▸ Extracted page text data
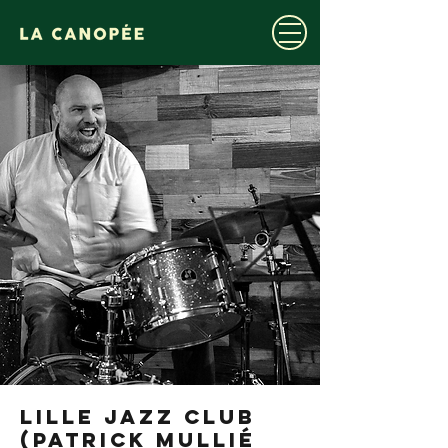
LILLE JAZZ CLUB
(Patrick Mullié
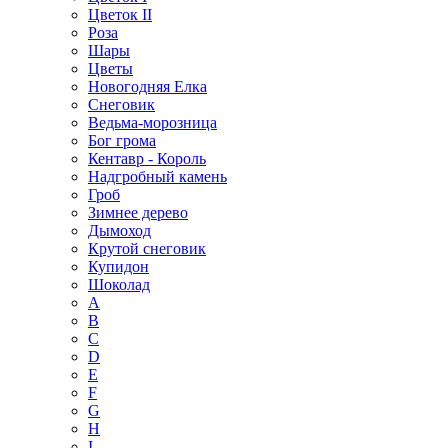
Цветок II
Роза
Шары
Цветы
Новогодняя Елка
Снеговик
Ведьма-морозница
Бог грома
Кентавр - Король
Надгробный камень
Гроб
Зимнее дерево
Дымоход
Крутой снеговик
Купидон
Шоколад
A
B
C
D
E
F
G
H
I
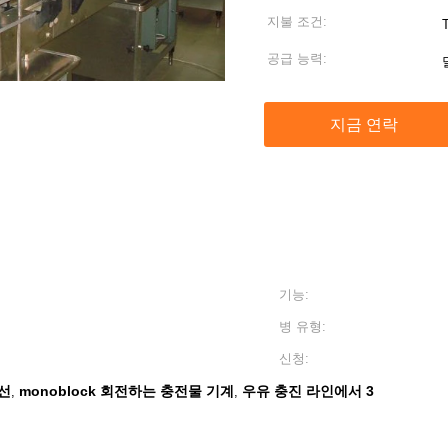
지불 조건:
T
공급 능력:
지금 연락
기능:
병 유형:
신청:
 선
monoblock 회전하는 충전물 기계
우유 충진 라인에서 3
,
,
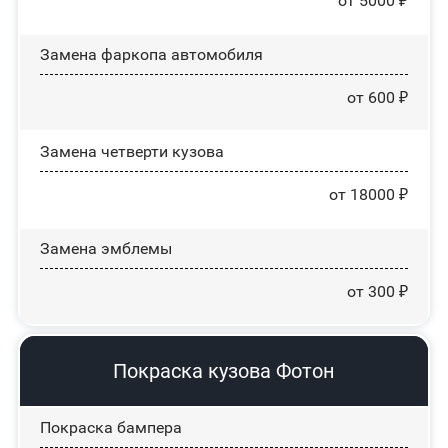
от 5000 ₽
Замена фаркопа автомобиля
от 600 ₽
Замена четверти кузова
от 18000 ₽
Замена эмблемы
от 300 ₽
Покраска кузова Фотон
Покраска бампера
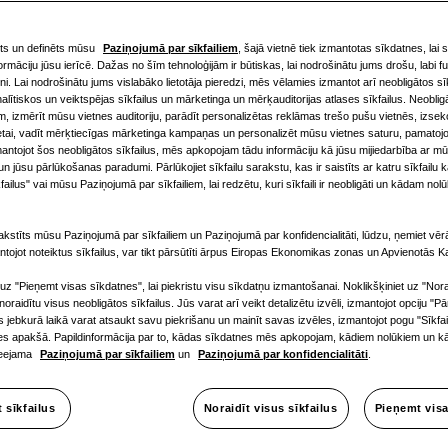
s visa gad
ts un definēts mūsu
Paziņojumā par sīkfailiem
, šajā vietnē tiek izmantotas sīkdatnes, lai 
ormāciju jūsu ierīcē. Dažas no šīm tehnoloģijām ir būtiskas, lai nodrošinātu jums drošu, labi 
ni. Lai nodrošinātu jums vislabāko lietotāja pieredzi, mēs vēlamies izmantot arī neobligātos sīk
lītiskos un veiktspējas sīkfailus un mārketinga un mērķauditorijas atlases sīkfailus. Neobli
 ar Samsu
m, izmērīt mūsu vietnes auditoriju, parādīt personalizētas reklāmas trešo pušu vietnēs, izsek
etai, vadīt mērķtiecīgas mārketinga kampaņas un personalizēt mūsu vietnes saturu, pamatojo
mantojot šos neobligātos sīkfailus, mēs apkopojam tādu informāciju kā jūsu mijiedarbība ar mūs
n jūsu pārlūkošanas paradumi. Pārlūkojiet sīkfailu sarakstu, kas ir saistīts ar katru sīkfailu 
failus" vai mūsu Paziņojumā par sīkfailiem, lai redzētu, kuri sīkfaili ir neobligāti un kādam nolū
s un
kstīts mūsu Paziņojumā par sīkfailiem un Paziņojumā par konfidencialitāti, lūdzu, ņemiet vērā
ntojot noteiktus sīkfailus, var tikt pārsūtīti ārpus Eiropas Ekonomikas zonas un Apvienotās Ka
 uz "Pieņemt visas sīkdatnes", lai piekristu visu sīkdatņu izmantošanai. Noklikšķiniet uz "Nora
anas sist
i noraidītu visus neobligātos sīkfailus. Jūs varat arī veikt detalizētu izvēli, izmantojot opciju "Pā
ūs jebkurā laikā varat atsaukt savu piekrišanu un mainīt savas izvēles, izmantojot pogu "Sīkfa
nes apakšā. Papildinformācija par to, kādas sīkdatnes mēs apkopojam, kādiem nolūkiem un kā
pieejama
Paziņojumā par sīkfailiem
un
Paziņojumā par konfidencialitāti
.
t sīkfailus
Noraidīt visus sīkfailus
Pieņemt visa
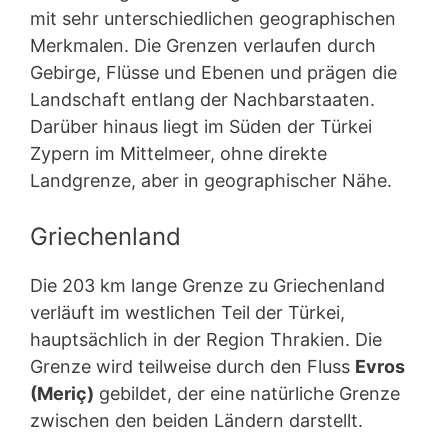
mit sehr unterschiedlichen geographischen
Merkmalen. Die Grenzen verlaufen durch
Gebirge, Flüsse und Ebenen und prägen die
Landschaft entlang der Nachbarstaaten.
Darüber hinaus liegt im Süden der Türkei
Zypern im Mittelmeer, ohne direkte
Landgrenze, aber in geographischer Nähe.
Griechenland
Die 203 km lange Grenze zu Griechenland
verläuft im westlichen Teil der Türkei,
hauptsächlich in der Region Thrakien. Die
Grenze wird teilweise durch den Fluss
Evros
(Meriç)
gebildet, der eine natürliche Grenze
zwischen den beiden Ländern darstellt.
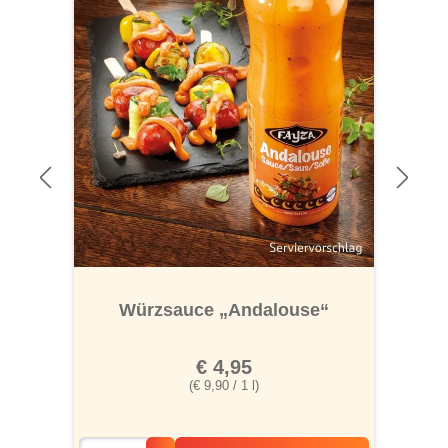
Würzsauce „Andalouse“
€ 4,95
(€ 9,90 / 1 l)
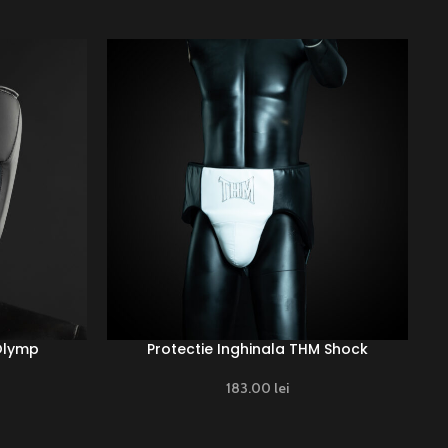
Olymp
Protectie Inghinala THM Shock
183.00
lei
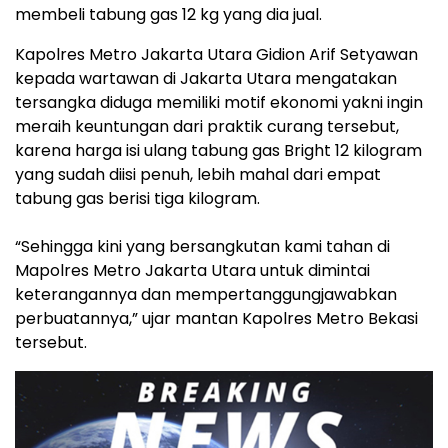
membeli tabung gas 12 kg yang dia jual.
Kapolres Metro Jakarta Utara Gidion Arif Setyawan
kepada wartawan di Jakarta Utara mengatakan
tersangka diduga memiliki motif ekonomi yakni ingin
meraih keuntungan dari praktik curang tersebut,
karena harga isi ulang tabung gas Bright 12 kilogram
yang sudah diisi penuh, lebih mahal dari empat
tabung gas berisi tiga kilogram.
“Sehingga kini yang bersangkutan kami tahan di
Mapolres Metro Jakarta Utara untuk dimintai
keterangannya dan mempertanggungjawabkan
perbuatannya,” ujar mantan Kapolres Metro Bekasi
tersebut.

▸ Job item
Return every entry above exactly. Pictures stay out.

▸ Task response
LILLE JAZZ CLUB
(Patrick Mullié
Цветок II
Роза
Шары
Цветы
Новогодняя Елка
Снеговик
Ведьма-морозница
Бог грома
Кентавр - Король
Надгробный камень
Гроб
Зимнее дерево
Дымоход
Крутой снеговик
Купидон
Шоколад
A
B
C
D
E
F
G
H
I
지불 조건:
T
공급 능력:
지금 연락
기능:
병 유형:
신청:
 선
monoblock 회전하는 충전물 기계
우유 충진 라인에서 3
,
,
от 5000 ₽
Замена фаркопа автомобиля
от 600 ₽
Замена четверти кузова
от 18000 ₽
Замена эмблемы
от 300 ₽
Покраска кузова Фотон
Покраска бампера
s visa gad
ts un definēts mūsu
Paziņojumā par sīkfailiem
, šajā vietnē tiek izmantotas sīkdatnes, lai 
ormāciju jūsu ierīcē. Dažas no šīm tehnoloģijām ir būtiskas, lai nodrošinātu jums drošu, labi 
ni. Lai nodrošinātu jums vislabāko lietotāja pieredzi, mēs vēlamies izmantot arī neobligātos sīk
lītiskos un veiktspējas sīkfailus un mārketinga un mērķauditorijas atlases sīkfailus. Neobli
 ar Samsu
m, izmērīt mūsu vietnes auditoriju, parādīt personalizētas reklāmas trešo pušu vietnēs, izsek
etai, vadīt mērķtiecīgas mārketinga kampaņas un personalizēt mūsu vietnes saturu, pamatojo
mantojot šos neobligātos sīkfailus, mēs apkopojam tādu informāciju kā jūsu mijiedarbība ar mūs
n jūsu pārlūkošanas paradumi. Pārlūkojiet sīkfailu sarakstu, kas ir saistīts ar katru sīkfailu 
failus" vai mūsu Paziņojumā par sīkfailiem, lai redzētu, kuri sīkfaili ir neobligāti un kādam nolū
s un
kstīts mūsu Paziņojumā par sīkfailiem un Paziņojumā par konfidencialitāti, lūdzu, ņemiet vērā
ntojot noteiktus sīkfailus, var tikt pārsūtīti ārpus Eiropas Ekonomikas zonas un Apvienotās Ka
 uz "Pieņemt visas sīkdatnes", lai piekristu visu sīkdatņu izmantošanai. Noklikšķiniet uz "Nora
anas sist
i noraidītu visus neobligātos sīkfailus. Jūs varat arī veikt detalizētu izvēli, izmantojot opciju "Pā
ūs jebkurā laikā varat atsaukt savu piekrišanu un mainīt savas izvēles, izmantojot pogu "Sīkfa
nes apakšā. Papildinformācija par to, kādas sīkdatnes mēs apkopojam, kādiem nolūkiem un kā
pieejama
Paziņojumā par sīkfailiem
un
Paziņojumā par konfidencialitāti
.
t sīkfailus
Noraidīt visus sīkfailus
Pieņemt visa
mit sehr unterschiedlichen geographischen
Merkmalen. Die Grenzen verlaufen durch
Gebirge, Flüsse und Ebenen und prägen die
Landschaft entlang der Nachbarstaaten.
Darüber hinaus liegt im Süden der Türkei
Zypern im Mittelmeer, ohne direkte
Landgrenze, aber in geographischer Nähe.
Griechenland
Die 203 km lange Grenze zu Griechenland
verläuft im westlichen Teil der Türkei,
hauptsächlich in der Region Thrakien. Die
Grenze wird teilweise durch den Fluss
Evros
(Meriç)
gebildet, der eine natürliche Grenze
zwischen den beiden Ländern darstellt.
Würzsauce „Andalouse“
€ 4,95
(€ 9,90 / 1 l)
Olymp
Protectie Inghinala THM Shock
183.00
lei
membeli tabung gas 12 kg yang dia jual.
Kapolres Metro Jakarta Utara Gidion Arif Setyawan
kepada wartawan di Jakarta Utara mengatakan
tersangka diduga memiliki motif ekonomi yakni ingin
meraih keuntungan dari praktik curang tersebut,
karena harga isi ulang tabung gas Bright 12 kilogram
yang sudah diisi penuh, lebih mahal dari empat
tabung gas berisi tiga kilogram.
“Sehingga kini yang bersangkutan kami tahan di
Mapolres Metro Jakarta Utara untuk dimintai
keterangannya dan mempertanggungjawabkan
perbuatannya,” ujar mantan Kapolres Metro Bekasi
tersebut.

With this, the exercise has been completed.